In 1992, Planned Par­enthood of South­eastern Penn­syl­vania v. Casey further changed the precedent of Roe v. Wade. Instead of focusing on the straight­forward trimester standard – however arbi­trary or unsci­en­tific it may be – the court changed the reg­u­la­tions to focus on an “undue burden” that restricting abortion access would create for a woman.

A large problem arose out of the undue burden standard: how does one objec­tively define what an undue burden is? This created a sub­jective rule that courts were forced to interpret, leaving the standard up to judges’ discretion.
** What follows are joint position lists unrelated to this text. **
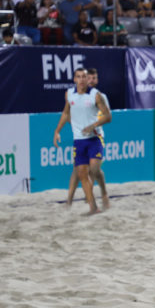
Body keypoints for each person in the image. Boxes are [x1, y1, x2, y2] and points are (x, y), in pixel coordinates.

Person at [54, 67, 111, 215]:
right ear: (74, 79)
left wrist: (93, 125)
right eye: (78, 77)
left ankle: (104, 192)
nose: (81, 80)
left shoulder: (96, 95)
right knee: (81, 173)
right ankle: (93, 207)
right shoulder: (70, 94)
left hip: (95, 138)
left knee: (94, 170)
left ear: (88, 79)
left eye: (84, 77)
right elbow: (66, 112)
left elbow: (108, 116)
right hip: (78, 141)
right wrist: (57, 131)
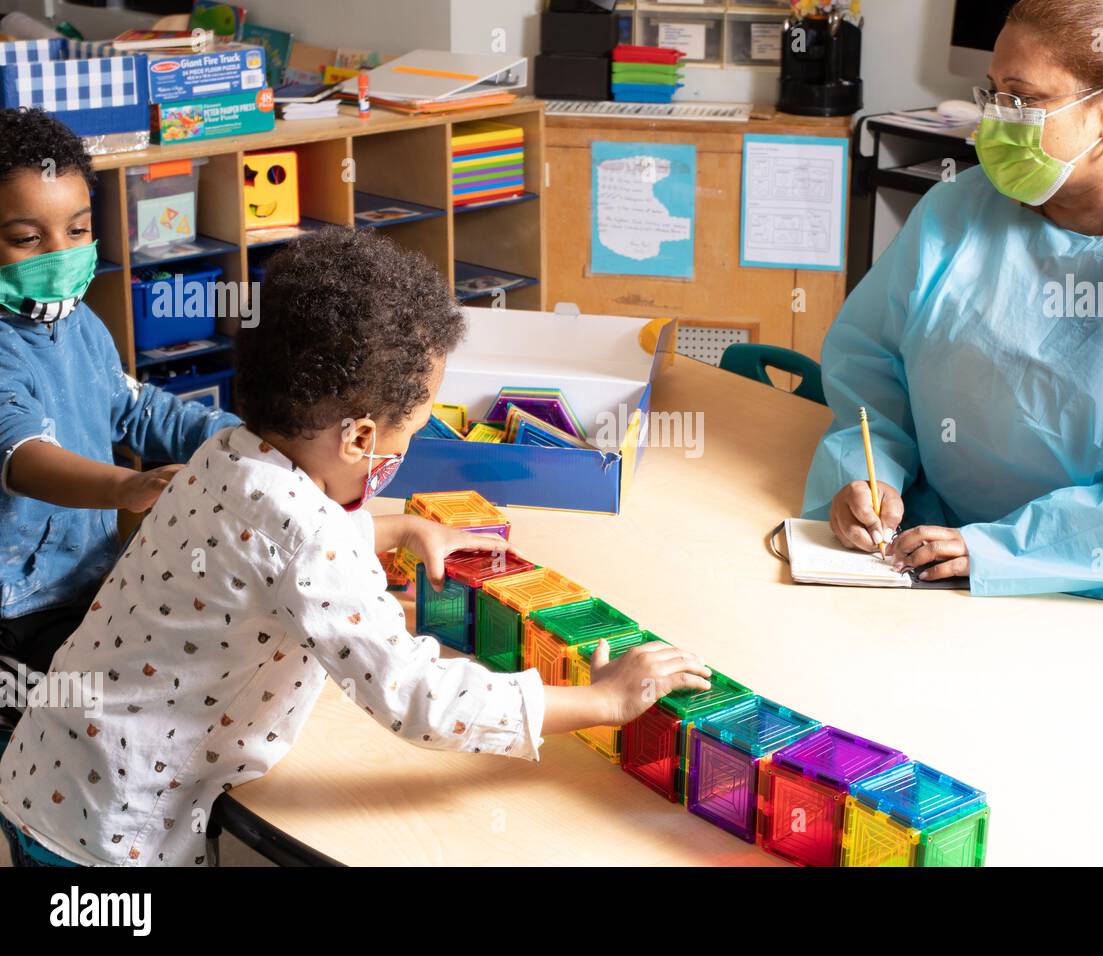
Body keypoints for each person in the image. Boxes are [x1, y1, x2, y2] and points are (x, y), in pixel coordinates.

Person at [0, 227, 711, 866]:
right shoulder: (308, 537)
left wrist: (392, 529)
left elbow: (260, 543)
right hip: (110, 835)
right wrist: (603, 701)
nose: (411, 443)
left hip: (49, 774)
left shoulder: (225, 452)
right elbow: (420, 699)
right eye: (416, 425)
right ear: (362, 438)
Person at [805, 0, 1103, 612]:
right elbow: (871, 365)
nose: (994, 121)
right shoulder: (956, 212)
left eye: (1022, 99)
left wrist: (1008, 551)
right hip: (940, 548)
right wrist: (866, 472)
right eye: (992, 94)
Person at [0, 108, 237, 743]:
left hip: (92, 581)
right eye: (27, 239)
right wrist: (121, 489)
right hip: (17, 609)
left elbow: (138, 408)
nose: (61, 253)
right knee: (51, 747)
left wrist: (238, 437)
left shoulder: (80, 324)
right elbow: (22, 456)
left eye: (77, 230)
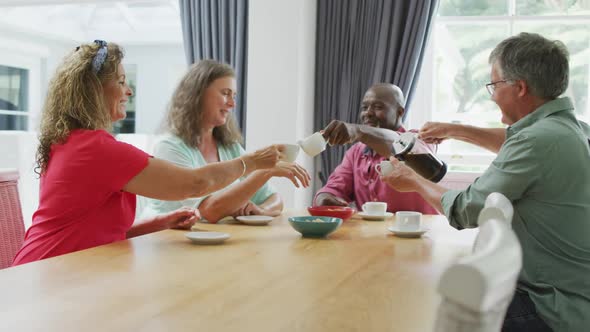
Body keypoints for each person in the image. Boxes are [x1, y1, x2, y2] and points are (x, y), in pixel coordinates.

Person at [381, 33, 590, 332]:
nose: (491, 95)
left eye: (494, 85)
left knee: (426, 305)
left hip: (551, 305)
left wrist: (412, 180)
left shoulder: (536, 141)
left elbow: (466, 209)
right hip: (577, 294)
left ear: (520, 88)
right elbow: (518, 140)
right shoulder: (571, 128)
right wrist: (456, 130)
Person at [12, 41, 284, 266]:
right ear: (94, 91)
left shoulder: (70, 142)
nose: (129, 90)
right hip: (49, 273)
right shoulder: (96, 149)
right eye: (120, 81)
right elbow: (194, 184)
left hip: (58, 267)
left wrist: (156, 223)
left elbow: (87, 230)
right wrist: (253, 162)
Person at [141, 60, 310, 223]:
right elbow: (209, 211)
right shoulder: (169, 148)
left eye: (234, 95)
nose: (232, 103)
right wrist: (265, 171)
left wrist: (261, 210)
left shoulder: (230, 148)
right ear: (197, 95)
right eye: (225, 93)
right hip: (167, 243)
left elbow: (274, 198)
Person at [313, 83, 437, 214]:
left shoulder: (421, 139)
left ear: (399, 112)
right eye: (364, 107)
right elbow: (334, 188)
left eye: (378, 107)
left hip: (420, 231)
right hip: (372, 233)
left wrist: (357, 131)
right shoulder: (355, 152)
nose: (368, 113)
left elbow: (402, 145)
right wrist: (324, 198)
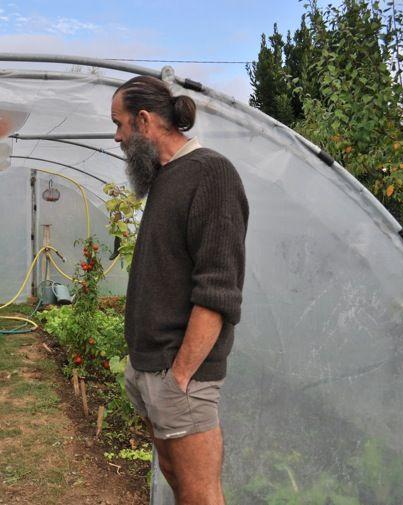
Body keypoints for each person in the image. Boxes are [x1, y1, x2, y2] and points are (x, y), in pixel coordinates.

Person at [112, 76, 248, 505]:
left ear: (145, 120)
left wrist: (183, 375)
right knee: (173, 474)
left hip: (180, 372)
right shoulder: (165, 178)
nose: (116, 137)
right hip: (150, 366)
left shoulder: (210, 174)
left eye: (119, 124)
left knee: (200, 492)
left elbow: (218, 291)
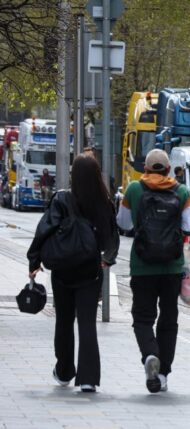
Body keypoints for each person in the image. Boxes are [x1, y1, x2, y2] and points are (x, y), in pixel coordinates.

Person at [27, 155, 119, 393]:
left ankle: (65, 370)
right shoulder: (104, 202)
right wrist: (106, 260)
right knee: (87, 323)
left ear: (73, 175)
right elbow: (111, 236)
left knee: (64, 321)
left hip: (62, 271)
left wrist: (34, 260)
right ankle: (88, 379)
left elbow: (44, 229)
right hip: (90, 271)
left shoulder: (61, 199)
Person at [116, 149, 190, 393]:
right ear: (169, 170)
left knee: (142, 319)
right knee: (168, 319)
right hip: (172, 267)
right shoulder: (182, 192)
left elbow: (123, 223)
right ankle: (162, 375)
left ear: (146, 169)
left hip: (142, 267)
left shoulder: (133, 189)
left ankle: (151, 354)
“As long as Roe stood, the right to an abortion was absolute,” law student Saswato Ray wrote in Harvard Political Review. “After Casey over­ruled it, the standard’s ambi­guity left courts to engage in fact-intensive line drawing exer­cises from tol­erably to unduly bur­densome, trying to find a metric.”

The lack of con­sti­tu­tion­ality within both the Roe and Casey deci­sions placed judges into a role of inter­pre­tation that they were never sup­posed to assume. Former United States Supreme Court Justice William Rehn­quist addressed this problem in his Webster v. Repro­ductive Health Ser­vices decision. 

The key ele­ments of the Roe framework – trimesters and via­bility – are not found in the text of the Con­sti­tution or in any place else one would expect to find a con­sti­tu­tional prin­ciple,” Rehn­quist wrote. “The result has been a web of legal rules that have become increas­ingly intricate, resem­bling a code of reg­u­la­tions rather than a body of con­sti­tu­tional doctrine.”

“As Justice White has put it,” Rehn­quist con­tinued, “the trimester framework has left this court to serve as the coun­try’s ‘ex officio medical board with powers to approve or dis­ap­prove medical and oper­ative prac­tices and stan­dards throughout the United States.’”

Cur­rently, the Supreme Court has deemed a person as someone viable to exist and breathe on their own. However, that def­i­n­ition is flawed by the basic reality that no child under the age of 5 would be able to survive without the help of others.

Because this def­i­n­ition is so shaky, states have begun to define a person them­selves, which has led to varying opinions. New York allows abortion up until birth, therefore defining a person as a physical being who lives outside a womb.

On the other side of the spectrum, Texas’ law defines a person as someone with a heartbeat.

To end this battle of semantics, shaky con­sti­tu­tional foun­da­tions, and ques­tionable sci­en­tific asser­tions, the Supreme Court must explicitly define who is covered by the rights and pro­tec­tions in the Constitution.

If unable to establish this def­i­n­ition, the court must give this ability back to the states to stop gov­erning from the bench.

Dobbs v. Jackson Women’s Health Orga­ni­zation pro­vides the oppor­tunity for the Supreme Court to give states the power to decide abortion access. Sev­erino explained how this decision would align with the Con­sti­tution better than the current policy.

The Con­sti­tution pro­tects the fun­da­mental rights of its cit­izens – freedom of speech, religion, etc. – to establish those basic freedoms. But every other issue it doesn’t address is sup­posed to be left to the states’ discretion.